Dataset items
-- start --

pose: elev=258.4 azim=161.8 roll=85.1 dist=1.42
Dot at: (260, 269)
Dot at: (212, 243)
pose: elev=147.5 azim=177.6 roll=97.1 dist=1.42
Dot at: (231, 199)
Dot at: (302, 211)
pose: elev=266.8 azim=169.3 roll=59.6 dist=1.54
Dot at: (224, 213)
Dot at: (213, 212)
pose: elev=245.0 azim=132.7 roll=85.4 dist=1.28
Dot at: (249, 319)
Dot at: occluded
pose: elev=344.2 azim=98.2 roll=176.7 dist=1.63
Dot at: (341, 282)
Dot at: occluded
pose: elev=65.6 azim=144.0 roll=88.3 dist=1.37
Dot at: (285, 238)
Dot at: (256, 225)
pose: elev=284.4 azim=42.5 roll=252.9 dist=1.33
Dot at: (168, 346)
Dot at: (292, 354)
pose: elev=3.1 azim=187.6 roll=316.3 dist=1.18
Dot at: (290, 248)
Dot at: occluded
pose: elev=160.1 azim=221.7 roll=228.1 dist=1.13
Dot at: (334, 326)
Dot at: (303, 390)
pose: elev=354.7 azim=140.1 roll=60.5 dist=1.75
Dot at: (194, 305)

-- end --

▶ _TASK TO CARRY OUT_:
Edit all the entries above so that each "pose" becomes "camera", keeping every other part the same.

▶ _THE REPLY_:
camera: elev=258.4 azim=161.8 roll=85.1 dist=1.42
Dot at: (260, 269)
Dot at: (212, 243)
camera: elev=147.5 azim=177.6 roll=97.1 dist=1.42
Dot at: (231, 199)
Dot at: (302, 211)
camera: elev=266.8 azim=169.3 roll=59.6 dist=1.54
Dot at: (224, 213)
Dot at: (213, 212)
camera: elev=245.0 azim=132.7 roll=85.4 dist=1.28
Dot at: (249, 319)
Dot at: occluded
camera: elev=344.2 azim=98.2 roll=176.7 dist=1.63
Dot at: (341, 282)
Dot at: occluded
camera: elev=65.6 azim=144.0 roll=88.3 dist=1.37
Dot at: (285, 238)
Dot at: (256, 225)
camera: elev=284.4 azim=42.5 roll=252.9 dist=1.33
Dot at: (168, 346)
Dot at: (292, 354)
camera: elev=3.1 azim=187.6 roll=316.3 dist=1.18
Dot at: (290, 248)
Dot at: occluded
camera: elev=160.1 azim=221.7 roll=228.1 dist=1.13
Dot at: (334, 326)
Dot at: (303, 390)
camera: elev=354.7 azim=140.1 roll=60.5 dist=1.75
Dot at: (194, 305)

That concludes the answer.